Comment by patrickdobson -
I have no idea of the numbers but the “got lucky” portion may be smaller than we think. At some level the rich are indifferent to tax rates. Whether we measure it by annual income, net worth, or “got lucky”, the definition of “rich” has to be set high enough that you don’t deter the middle class from working hard to get to the next level.
Comment by Mike Hart -
QE2 and taxation are two different things.
QE2 is about currency devaluation or the lack of other countries allowing their currencies to increase in value vs the dollar. Surely the timing has to do with the G20 meeting this week (http://bit.ly/d9oqwT).
That being said, I agree with your taxation approach. Part of taxation is to pay for government services and part of taxation, at least in America, has to do with wealth redistribution. What you’ve suggested is an excellent approach to both, which almost guarantees that the government will never do it.
As far as your quibbling with the $250,000 bracket, if your household earns $250,000 or above, you are in the top 1.5% of income earners in United States.(http://bit.ly/e9wI) If you believe that part of taxation should be redistribution, that is not an unreasonable cutoff, though it seems to me it should be lower. Top 10% or $125,000 seems reasonable to me.

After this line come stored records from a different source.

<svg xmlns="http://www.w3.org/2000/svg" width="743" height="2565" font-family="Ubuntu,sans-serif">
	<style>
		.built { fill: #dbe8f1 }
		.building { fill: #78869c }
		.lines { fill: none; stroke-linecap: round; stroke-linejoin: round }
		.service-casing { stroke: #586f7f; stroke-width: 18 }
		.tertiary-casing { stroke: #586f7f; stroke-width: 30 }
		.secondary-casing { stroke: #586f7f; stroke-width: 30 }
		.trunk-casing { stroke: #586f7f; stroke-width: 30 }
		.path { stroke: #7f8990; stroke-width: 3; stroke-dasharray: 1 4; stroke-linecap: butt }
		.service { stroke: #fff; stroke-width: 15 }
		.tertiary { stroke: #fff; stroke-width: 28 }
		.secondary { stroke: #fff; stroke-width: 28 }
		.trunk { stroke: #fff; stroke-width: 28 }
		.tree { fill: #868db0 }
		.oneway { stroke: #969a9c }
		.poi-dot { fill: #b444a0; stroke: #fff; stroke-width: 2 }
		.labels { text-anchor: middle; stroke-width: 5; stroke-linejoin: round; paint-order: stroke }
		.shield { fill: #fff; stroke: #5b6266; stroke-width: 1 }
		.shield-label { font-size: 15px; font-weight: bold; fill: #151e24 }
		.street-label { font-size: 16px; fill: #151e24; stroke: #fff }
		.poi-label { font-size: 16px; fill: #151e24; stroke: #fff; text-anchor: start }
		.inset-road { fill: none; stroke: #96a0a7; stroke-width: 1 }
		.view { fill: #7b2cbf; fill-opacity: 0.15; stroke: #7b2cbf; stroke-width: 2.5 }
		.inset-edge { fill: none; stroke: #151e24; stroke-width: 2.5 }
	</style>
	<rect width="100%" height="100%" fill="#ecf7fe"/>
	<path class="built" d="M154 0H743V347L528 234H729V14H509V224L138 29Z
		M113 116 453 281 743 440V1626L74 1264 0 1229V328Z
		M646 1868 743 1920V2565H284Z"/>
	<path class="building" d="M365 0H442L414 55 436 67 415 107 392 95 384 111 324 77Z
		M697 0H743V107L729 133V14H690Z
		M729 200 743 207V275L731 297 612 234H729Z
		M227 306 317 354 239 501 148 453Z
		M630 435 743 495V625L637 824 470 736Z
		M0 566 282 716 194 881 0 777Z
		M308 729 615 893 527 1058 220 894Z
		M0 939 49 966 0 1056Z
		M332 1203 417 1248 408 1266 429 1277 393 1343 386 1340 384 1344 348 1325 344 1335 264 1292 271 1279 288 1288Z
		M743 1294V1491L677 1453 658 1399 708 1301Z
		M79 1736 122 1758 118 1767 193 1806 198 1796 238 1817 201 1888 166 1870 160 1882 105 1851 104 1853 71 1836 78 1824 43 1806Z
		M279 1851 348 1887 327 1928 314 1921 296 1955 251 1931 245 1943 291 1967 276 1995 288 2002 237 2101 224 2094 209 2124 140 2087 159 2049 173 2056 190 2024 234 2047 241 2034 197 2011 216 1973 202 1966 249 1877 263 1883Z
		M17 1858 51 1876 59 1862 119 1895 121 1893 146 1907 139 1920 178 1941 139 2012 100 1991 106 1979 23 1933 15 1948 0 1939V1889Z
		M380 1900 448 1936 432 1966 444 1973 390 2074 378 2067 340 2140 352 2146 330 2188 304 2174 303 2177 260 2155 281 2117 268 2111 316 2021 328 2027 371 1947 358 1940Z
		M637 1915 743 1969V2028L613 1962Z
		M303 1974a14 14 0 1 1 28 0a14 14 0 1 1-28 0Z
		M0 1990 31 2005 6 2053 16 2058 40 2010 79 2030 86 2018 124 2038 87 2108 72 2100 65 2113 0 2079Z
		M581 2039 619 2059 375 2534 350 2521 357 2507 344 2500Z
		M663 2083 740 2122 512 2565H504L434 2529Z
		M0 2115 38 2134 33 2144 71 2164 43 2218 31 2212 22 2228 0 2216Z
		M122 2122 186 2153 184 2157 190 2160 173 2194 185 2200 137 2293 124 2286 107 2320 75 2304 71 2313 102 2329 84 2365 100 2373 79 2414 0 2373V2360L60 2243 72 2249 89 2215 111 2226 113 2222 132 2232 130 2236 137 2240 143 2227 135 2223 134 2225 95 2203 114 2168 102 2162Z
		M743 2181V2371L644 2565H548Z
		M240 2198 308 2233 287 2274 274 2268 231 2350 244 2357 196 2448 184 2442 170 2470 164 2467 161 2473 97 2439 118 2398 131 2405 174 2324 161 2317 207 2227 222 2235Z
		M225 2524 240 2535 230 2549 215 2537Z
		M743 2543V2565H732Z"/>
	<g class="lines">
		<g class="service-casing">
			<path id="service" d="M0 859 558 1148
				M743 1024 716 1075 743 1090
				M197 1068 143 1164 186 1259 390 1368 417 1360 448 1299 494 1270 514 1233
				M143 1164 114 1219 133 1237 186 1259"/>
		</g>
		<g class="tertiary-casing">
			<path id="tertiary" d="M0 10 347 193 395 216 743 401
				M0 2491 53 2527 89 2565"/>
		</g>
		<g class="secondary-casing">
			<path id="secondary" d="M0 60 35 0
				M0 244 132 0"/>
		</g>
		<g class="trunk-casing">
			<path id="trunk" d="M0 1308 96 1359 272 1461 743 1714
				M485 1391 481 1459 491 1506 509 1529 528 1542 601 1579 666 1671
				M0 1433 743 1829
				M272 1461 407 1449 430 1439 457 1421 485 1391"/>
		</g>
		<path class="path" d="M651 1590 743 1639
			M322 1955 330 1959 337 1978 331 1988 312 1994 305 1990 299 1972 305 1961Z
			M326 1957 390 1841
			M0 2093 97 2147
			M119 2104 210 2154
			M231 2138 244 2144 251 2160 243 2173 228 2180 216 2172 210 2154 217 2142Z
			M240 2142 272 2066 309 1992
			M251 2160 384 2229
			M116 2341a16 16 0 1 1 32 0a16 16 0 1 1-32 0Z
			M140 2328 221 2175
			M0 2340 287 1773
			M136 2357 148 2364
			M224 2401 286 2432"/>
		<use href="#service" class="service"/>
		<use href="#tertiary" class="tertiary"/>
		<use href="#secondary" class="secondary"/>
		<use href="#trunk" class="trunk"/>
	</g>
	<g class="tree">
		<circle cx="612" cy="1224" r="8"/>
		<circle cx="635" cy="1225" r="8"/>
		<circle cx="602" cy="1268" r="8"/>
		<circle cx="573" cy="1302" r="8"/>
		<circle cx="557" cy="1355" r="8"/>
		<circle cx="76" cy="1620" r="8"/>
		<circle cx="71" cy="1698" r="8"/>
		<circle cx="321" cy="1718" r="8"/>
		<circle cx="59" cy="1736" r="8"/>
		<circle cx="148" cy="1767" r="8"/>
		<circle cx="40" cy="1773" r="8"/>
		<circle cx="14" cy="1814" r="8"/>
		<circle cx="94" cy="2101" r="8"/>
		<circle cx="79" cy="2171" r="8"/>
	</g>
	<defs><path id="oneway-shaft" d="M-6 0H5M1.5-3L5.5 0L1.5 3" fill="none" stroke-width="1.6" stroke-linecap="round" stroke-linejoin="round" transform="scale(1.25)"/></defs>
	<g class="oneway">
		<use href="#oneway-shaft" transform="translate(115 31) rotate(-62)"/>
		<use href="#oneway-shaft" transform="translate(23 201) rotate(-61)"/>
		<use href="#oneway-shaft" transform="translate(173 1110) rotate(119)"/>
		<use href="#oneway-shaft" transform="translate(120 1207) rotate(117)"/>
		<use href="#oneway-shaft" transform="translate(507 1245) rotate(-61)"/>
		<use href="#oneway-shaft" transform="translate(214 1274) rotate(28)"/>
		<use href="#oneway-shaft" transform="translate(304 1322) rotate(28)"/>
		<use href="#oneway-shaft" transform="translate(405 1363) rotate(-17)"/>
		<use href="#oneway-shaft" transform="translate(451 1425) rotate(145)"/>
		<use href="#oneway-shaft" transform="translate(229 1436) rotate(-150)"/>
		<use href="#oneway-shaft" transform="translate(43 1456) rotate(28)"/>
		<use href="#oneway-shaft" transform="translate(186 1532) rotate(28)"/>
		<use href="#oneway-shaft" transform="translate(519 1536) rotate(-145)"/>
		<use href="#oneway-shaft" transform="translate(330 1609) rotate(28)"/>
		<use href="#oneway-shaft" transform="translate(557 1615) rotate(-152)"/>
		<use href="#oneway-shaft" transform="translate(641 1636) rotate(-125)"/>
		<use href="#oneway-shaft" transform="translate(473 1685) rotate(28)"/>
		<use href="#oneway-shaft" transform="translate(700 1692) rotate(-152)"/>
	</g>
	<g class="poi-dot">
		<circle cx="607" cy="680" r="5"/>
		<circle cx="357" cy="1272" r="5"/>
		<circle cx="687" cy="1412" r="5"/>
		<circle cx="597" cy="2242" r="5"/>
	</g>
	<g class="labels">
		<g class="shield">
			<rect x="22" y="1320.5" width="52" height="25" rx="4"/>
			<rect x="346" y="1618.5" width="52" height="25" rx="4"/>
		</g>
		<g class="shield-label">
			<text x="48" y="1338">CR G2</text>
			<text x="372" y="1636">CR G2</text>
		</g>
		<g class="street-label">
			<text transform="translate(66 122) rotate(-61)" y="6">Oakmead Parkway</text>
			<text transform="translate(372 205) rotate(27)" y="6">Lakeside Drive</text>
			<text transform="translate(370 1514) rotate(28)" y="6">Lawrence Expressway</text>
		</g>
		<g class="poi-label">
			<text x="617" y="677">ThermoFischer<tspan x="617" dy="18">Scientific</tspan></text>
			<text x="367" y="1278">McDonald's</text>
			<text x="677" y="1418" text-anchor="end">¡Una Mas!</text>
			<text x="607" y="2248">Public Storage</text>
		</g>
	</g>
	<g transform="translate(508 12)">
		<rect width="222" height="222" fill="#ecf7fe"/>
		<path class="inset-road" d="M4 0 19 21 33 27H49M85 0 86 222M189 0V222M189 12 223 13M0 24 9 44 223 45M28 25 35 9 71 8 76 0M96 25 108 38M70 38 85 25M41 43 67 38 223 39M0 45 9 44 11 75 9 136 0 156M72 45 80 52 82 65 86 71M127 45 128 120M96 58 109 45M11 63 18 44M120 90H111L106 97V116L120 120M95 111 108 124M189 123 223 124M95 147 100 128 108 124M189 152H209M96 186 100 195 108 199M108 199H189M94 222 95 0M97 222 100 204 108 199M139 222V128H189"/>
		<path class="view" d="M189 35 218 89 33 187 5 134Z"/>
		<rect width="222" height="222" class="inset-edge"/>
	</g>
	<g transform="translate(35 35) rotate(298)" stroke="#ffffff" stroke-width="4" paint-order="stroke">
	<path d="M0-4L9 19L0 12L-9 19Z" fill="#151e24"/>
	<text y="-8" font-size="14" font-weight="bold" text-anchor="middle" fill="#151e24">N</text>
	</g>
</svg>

Is it unfair to redistribute money that people work their asses off to earn? Yes. One works significantly less hard to earn $125,000 in the US then someone would in the Democratic Republic of Congo. There are only a vanishingly small number of countries where one’s abilities and efforts would be better rewarded than in the US. That is a price worth paying, whatever your income level.
Comment by ameyer32 -
There is a difference now when it comes to savings. The ultra rich, defined as billionaires for my purposes), are still getting the best rate of return, even on their savings.
This is destroying the economy.
We need a reverse interest rate structure to start to even out an economy that has turned into nothing more than multi-level marketing, those at the bottom get less than scraps, those on top get more and more, even if they do nothing.
People with savings of under a hundred thousand dollars get a nice juicy interest rate of 7 percent, those over a billion get the lowest rate on their savings, 1%, with a sliding scale in between.
Next, incentivize credit card debt reduction by offering super low interest rates of around 2.9 percent for any consumer that is actually paying down their overal credit card debt every month.
Re-rack everybody’s home mortgage interest rate to 4% without all the paperwork.
None of these ideas require bailout money, but all of these ideas take the squeeze off of the consumer without forgiving any of their debt.
Comment by Alessandro Machi -
The whole point of QE2 is to demonstrate to the CEOs of the world their war chest will be worth less in the future thanks to increased inflation. The fact that Bernanke hasn’t committed to higher inflation targets is proof to me that QE2 won’t work.
Comment by dereksthered -
Mark – like my 84 year old Dad says – banks only lend money to those that don’t really need it. With all the money on the sidelines waiting to get into the game I agree that President Obama should not treat them like they are sitting on the end of the bench.
People that make $ 250K do not want to be lumped in with the super-rich as if they are part of the problem. They are actually part of the solution.